* [EXERCISE INSTRUCTIONS]: All lines from the one with "chosen server info" through the last line of the data below should be copied exactly; please add nothing.

PROVIDED ENTRIES START

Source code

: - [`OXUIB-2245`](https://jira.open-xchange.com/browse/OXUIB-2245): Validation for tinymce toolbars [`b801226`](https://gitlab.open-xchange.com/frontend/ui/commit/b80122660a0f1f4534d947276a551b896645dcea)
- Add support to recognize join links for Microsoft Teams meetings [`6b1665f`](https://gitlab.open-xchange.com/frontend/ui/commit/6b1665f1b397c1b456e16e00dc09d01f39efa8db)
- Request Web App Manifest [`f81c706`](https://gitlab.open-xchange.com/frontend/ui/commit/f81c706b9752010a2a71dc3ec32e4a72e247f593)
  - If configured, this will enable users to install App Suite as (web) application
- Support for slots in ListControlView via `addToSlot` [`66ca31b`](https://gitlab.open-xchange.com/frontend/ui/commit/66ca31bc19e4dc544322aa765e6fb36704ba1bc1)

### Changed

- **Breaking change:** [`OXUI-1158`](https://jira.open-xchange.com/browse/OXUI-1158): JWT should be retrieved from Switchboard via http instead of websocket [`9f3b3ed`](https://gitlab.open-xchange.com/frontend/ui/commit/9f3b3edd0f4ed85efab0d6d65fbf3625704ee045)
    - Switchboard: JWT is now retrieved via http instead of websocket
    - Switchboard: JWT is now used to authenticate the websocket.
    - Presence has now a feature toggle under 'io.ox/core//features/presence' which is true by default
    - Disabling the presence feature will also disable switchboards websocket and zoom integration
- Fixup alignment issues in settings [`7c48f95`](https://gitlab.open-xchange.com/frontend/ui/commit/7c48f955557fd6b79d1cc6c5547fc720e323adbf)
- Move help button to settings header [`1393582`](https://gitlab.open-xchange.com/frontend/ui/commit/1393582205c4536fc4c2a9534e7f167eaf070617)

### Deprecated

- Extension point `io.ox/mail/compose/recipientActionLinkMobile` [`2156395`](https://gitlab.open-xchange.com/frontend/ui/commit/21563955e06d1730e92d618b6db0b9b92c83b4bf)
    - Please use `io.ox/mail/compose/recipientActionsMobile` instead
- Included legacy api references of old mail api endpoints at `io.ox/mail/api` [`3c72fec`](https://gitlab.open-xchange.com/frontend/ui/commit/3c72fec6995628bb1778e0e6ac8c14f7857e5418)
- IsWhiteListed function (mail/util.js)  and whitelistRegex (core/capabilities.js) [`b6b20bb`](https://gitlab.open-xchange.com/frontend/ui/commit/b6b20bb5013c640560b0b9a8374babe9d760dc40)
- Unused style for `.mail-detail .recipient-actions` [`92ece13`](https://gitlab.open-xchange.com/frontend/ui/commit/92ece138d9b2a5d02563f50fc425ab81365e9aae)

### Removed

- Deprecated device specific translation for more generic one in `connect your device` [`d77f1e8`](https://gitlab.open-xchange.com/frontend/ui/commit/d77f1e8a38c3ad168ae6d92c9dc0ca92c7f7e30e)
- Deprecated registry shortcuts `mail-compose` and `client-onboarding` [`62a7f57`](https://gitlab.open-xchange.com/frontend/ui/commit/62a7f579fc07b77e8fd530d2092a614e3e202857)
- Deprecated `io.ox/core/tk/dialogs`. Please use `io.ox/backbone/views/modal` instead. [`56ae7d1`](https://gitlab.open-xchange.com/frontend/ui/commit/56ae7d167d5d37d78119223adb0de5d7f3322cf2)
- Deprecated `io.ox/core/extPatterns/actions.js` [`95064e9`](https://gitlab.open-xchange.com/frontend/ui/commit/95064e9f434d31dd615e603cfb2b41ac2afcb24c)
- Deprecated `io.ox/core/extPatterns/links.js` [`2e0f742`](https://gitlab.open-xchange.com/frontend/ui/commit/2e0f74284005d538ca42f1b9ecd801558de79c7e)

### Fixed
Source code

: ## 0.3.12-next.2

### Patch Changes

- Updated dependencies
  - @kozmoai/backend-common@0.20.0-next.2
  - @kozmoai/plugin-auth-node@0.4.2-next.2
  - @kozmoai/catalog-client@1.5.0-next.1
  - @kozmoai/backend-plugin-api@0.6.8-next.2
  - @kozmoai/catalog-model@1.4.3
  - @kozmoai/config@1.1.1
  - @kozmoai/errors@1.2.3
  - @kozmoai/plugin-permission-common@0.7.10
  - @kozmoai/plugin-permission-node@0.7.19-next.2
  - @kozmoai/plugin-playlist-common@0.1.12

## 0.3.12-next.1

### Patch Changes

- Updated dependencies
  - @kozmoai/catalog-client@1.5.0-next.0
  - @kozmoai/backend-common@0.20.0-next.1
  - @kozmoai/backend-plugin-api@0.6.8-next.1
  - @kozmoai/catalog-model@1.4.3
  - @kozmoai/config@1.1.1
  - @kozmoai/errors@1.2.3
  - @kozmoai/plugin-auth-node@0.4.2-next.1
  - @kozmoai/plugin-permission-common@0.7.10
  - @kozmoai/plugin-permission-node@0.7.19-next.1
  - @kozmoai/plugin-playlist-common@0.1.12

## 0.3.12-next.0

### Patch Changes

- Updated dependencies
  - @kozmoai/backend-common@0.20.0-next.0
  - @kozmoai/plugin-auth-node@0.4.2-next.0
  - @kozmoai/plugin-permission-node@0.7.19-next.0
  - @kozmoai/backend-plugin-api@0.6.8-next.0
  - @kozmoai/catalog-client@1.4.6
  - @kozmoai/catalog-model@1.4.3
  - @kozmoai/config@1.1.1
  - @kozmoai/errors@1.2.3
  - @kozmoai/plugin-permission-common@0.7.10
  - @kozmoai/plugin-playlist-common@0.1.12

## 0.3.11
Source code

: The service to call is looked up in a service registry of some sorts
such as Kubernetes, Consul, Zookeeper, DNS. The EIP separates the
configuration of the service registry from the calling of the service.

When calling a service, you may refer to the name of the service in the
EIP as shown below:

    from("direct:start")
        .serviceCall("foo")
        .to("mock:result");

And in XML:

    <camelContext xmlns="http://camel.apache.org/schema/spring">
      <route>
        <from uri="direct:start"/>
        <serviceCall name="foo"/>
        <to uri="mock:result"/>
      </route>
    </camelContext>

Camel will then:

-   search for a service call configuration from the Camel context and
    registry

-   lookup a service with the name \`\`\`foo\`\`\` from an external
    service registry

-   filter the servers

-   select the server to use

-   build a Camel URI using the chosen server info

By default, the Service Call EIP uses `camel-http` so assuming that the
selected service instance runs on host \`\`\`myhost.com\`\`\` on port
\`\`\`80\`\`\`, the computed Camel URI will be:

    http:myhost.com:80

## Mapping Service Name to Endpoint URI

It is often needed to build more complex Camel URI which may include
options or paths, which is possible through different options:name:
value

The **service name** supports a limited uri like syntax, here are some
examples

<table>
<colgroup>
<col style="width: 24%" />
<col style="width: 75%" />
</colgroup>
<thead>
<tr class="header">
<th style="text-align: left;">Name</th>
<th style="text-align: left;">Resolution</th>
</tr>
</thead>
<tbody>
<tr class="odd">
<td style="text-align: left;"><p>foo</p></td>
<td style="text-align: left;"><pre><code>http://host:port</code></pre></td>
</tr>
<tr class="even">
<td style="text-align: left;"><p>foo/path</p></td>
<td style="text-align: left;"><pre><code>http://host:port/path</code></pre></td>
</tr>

PROVIDED ENTRIES END

* [TASK OUTPUT]:
-   build a Camel URI using the chosen server info

By default, the Service Call EIP uses `camel-http` so assuming that the
selected service instance runs on host \`\`\`myhost.com\`\`\` on port
\`\`\`80\`\`\`, the computed Camel URI will be:

    http:myhost.com:80

## Mapping Service Name to Endpoint URI

It is often needed to build more complex Camel URI which may include
options or paths, which is possible through different options:name:
value

The **service name** supports a limited uri like syntax, here are some
examples

<table>
<colgroup>
<col style="width: 24%" />
<col style="width: 75%" />
</colgroup>
<thead>
<tr class="header">
<th style="text-align: left;">Name</th>
<th style="text-align: left;">Resolution</th>
</tr>
</thead>
<tbody>
<tr class="odd">
<td style="text-align: left;"><p>foo</p></td>
<td style="text-align: left;"><pre><code>http://host:port</code></pre></td>
</tr>
<tr class="even">
<td style="text-align: left;"><p>foo/path</p></td>
<td style="text-align: left;"><pre><code>http://host:port/path</code></pre></td>
</tr>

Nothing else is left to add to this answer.